Mathematical Induction (1 Viewer)

[serge]

hey people this question has been getting on my nerves

prove by induction

sinq + sin3q + sin5q+...+sin(2n-1)q= [(1-cos2nq) / 2sinq]

using the already proven identity that

[cosy-cos(y+2q)] / 2sinq= sin(y+q)

 

[KFunk]

hey people this question has been getting on my nerves

prove by induction

sinq + sin3q + sin5q+...+sin(2n-1)q= [(1-cos2nq) / 2sinq]

using the already proven identity that

[cosy-cos(y+2q)] / 2sinq= sin(y+q)

Using [cosy-cos(y+2q)] / 2sinq= sin(y+q) you get the identity:

[cosy-cos(y+2q)] = 2sinqsin(y+q)

You assume true for k so:
sinq + sin3q + sin5q+...+sin(2k-1)q= [(1-cos2kq) / 2sinq] then you add sin(2k+1)q to both sides...

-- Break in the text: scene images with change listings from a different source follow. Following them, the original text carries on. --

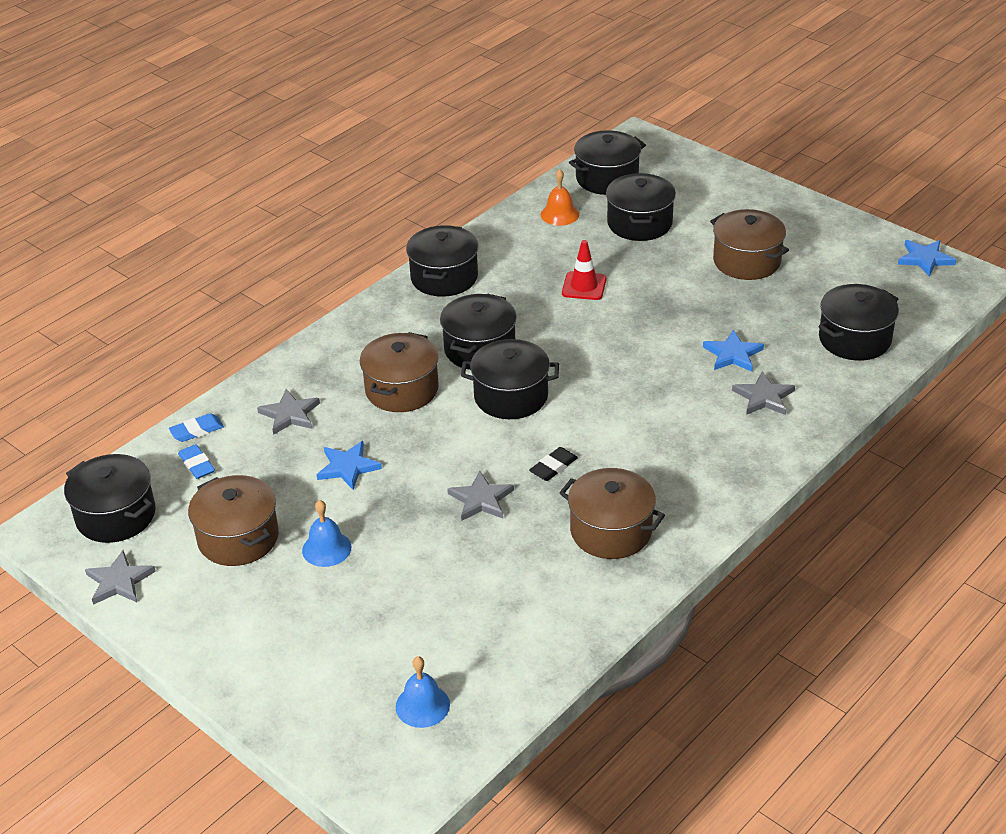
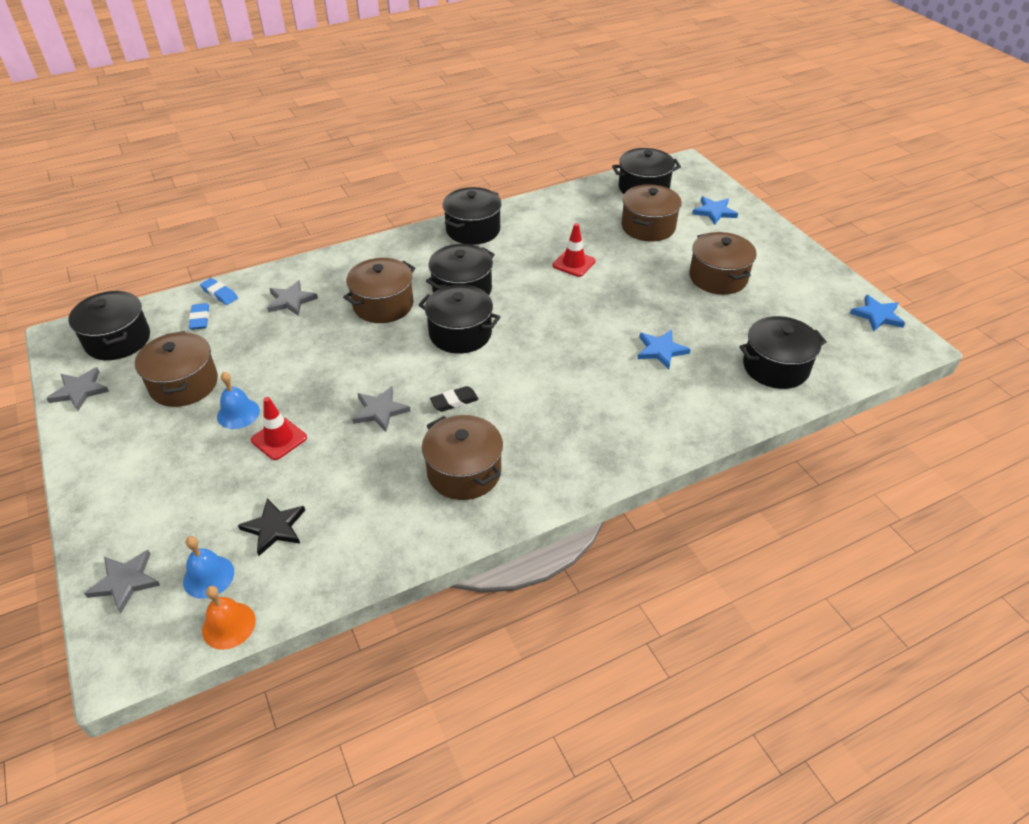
camera: 20 degrees right, 5 degrees up
(197, 431) = (219, 294): blue eraser -> blue eraser turned 45 degrees clockwise
(348, 467) = (301, 353): blue star -> blue star (714, 212)
(393, 559) = (279, 439): none -> red traffic cone
(455, 642) = (274, 528): none -> black star
(559, 214) = (590, 205): orange bell -> orange bell (228, 625)
(639, 223) = (648, 227): black pot -> brown pot
(763, 397) = (666, 394): grey star -> grey star (125, 582)

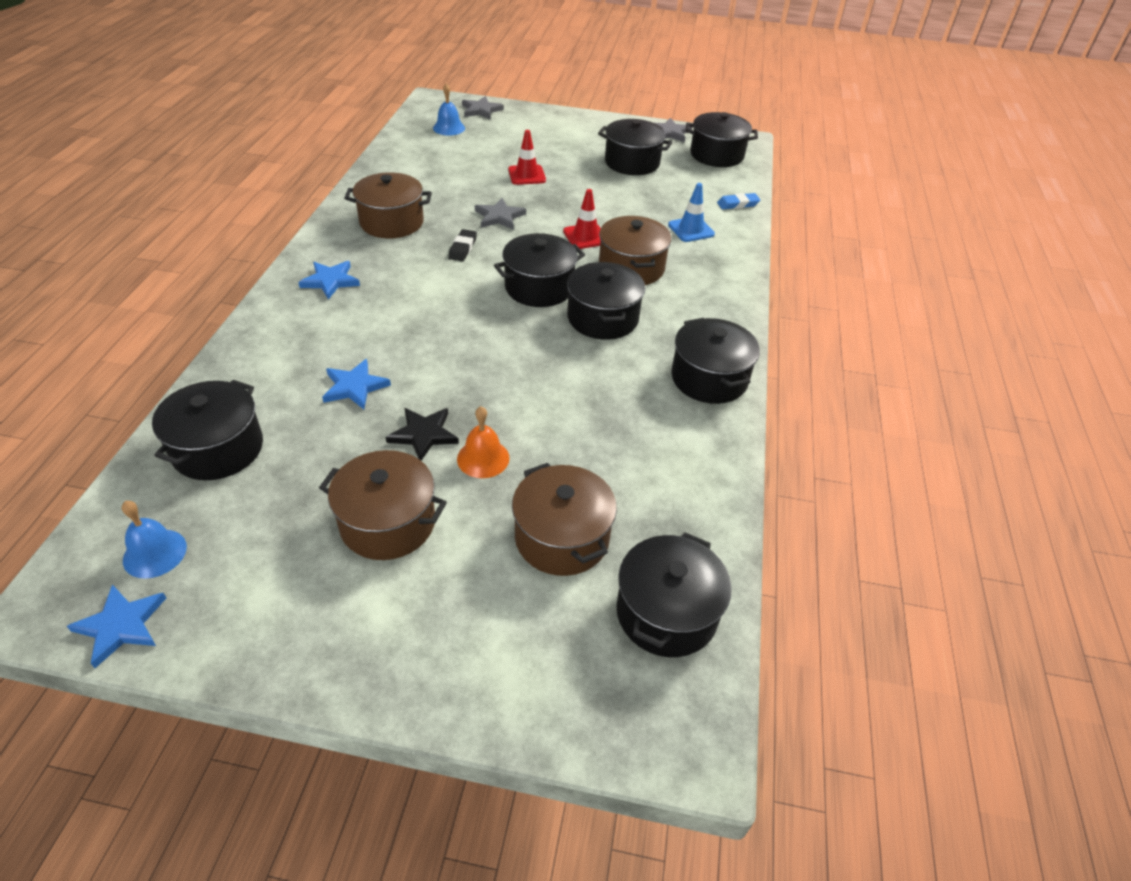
camera: 125 degrees right, 0 degrees up
(184, 384) = (632, 163): brown pot -> black pot
(200, 319) = (709, 188): blue eraser -> none
(228, 625) = (408, 124): orange bell -> orange bell (483, 458)
(238, 413) = (573, 170): blue bell -> blue bell (155, 553)
(274, 528) = (453, 152): black star -> black star (423, 434)
(291, 300) = (691, 229): grey star -> blue traffic cone
(574, 263) = (560, 416): red traffic cone -> red traffic cone (585, 236)
(714, 212) = (518, 652): blue star -> blue star (330, 281)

LHS = sinq + sin3q + sin5q+...+sin(2k-1)q + sin(2k+1)q
RHS = (1-cos2kq)/2sinq + sin(2k +1)q
= [2sinqsin(2k+1)q +1 - cos2kq]/2sinq

Looking at the identity you know that 2sinqsin(2kq+q) = cos2kq - cos(2kq + 2q) so,

RHS = [cos2kq - cos(2kq + 2q) + 1 - cos2kq]/2sinq
= [1 - cos2(k+1)q]/2sinq

Hence S_k ==> S_k+1

 

[.ben]

well done KFunk were you in Mr. Hayes' class at school?

 

[KFunk]

If things had been right I should have been. They didn't really put me in a class. I had a couple periods a week with Mr Niven ontop of my normal 3U classes instead.

 

[.ben]

oh that's bad. was niven crap? should we be scared if we get him for 3/4U?